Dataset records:
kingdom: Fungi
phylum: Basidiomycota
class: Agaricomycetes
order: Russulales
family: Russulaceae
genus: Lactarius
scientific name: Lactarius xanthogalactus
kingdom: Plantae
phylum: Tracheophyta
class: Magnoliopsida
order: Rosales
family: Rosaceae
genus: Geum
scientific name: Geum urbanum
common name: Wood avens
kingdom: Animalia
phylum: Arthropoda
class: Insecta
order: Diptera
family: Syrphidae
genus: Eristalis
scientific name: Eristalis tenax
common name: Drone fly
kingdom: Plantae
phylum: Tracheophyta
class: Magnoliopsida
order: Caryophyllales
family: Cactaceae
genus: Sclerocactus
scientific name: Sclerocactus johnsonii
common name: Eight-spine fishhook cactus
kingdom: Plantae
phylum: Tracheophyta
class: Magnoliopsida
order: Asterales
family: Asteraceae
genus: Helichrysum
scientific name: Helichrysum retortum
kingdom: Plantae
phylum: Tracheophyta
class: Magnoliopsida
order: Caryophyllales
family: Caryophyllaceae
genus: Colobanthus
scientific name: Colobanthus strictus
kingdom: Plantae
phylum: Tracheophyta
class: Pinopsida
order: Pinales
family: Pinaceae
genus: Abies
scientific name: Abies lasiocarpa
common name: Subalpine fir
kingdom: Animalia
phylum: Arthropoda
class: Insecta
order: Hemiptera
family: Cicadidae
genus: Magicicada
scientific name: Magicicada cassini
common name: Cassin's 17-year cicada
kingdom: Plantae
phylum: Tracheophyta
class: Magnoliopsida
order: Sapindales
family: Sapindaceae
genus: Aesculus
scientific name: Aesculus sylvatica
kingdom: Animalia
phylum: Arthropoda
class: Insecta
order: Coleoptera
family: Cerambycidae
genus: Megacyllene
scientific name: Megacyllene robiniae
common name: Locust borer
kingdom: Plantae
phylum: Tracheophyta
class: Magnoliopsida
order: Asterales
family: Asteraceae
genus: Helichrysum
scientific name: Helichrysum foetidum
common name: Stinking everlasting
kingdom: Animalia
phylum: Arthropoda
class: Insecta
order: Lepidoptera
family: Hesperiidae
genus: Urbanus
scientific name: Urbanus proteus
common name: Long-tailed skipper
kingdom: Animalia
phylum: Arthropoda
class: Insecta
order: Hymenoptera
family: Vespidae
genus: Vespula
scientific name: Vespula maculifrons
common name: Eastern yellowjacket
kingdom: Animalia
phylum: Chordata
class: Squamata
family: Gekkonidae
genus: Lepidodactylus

* **THE EXERCISE**
Copy out every line of the rows above, word for word and in the same order.

* **EXERCISE RESULT**
kingdom: Fungi
phylum: Basidiomycota
class: Agaricomycetes
order: Russulales
family: Russulaceae
genus: Lactarius
scientific name: Lactarius xanthogalactus
kingdom: Plantae
phylum: Tracheophyta
class: Magnoliopsida
order: Rosales
family: Rosaceae
genus: Geum
scientific name: Geum urbanum
common name: Wood avens
kingdom: Animalia
phylum: Arthropoda
class: Insecta
order: Diptera
family: Syrphidae
genus: Eristalis
scientific name: Eristalis tenax
common name: Drone fly
kingdom: Plantae
phylum: Tracheophyta
class: Magnoliopsida
order: Caryophyllales
family: Cactaceae
genus: Sclerocactus
scientific name: Sclerocactus johnsonii
common name: Eight-spine fishhook cactus
kingdom: Plantae
phylum: Tracheophyta
class: Magnoliopsida
order: Asterales
family: Asteraceae
genus: Helichrysum
scientific name: Helichrysum retortum
kingdom: Plantae
phylum: Tracheophyta
class: Magnoliopsida
order: Caryophyllales
family: Caryophyllaceae
genus: Colobanthus
scientific name: Colobanthus strictus
kingdom: Plantae
phylum: Tracheophyta
class: Pinopsida
order: Pinales
family: Pinaceae
genus: Abies
scientific name: Abies lasiocarpa
common name: Subalpine fir
kingdom: Animalia
phylum: Arthropoda
class: Insecta
order: Hemiptera
family: Cicadidae
genus: Magicicada
scientific name: Magicicada cassini
common name: Cassin's 17-year cicada
kingdom: Plantae
phylum: Tracheophyta
class: Magnoliopsida
order: Sapindales
family: Sapindaceae
genus: Aesculus
scientific name: Aesculus sylvatica
kingdom: Animalia
phylum: Arthropoda
class: Insecta
order: Coleoptera
family: Cerambycidae
genus: Megacyllene
scientific name: Megacyllene robiniae
common name: Locust borer
kingdom: Plantae
phylum: Tracheophyta
class: Magnoliopsida
order: Asterales
family: Asteraceae
genus: Helichrysum
scientific name: Helichrysum foetidum
common name: Stinking everlasting
kingdom: Animalia
phylum: Arthropoda
class: Insecta
order: Lepidoptera
family: Hesperiidae
genus: Urbanus
scientific name: Urbanus proteus
common name: Long-tailed skipper
kingdom: Animalia
phylum: Arthropoda
class: Insecta
order: Hymenoptera
family: Vespidae
genus: Vespula
scientific name: Vespula maculifrons
common name: Eastern yellowjacket
kingdom: Animalia
phylum: Chordata
class: Squamata
family: Gekkonidae
genus: Lepidodactylus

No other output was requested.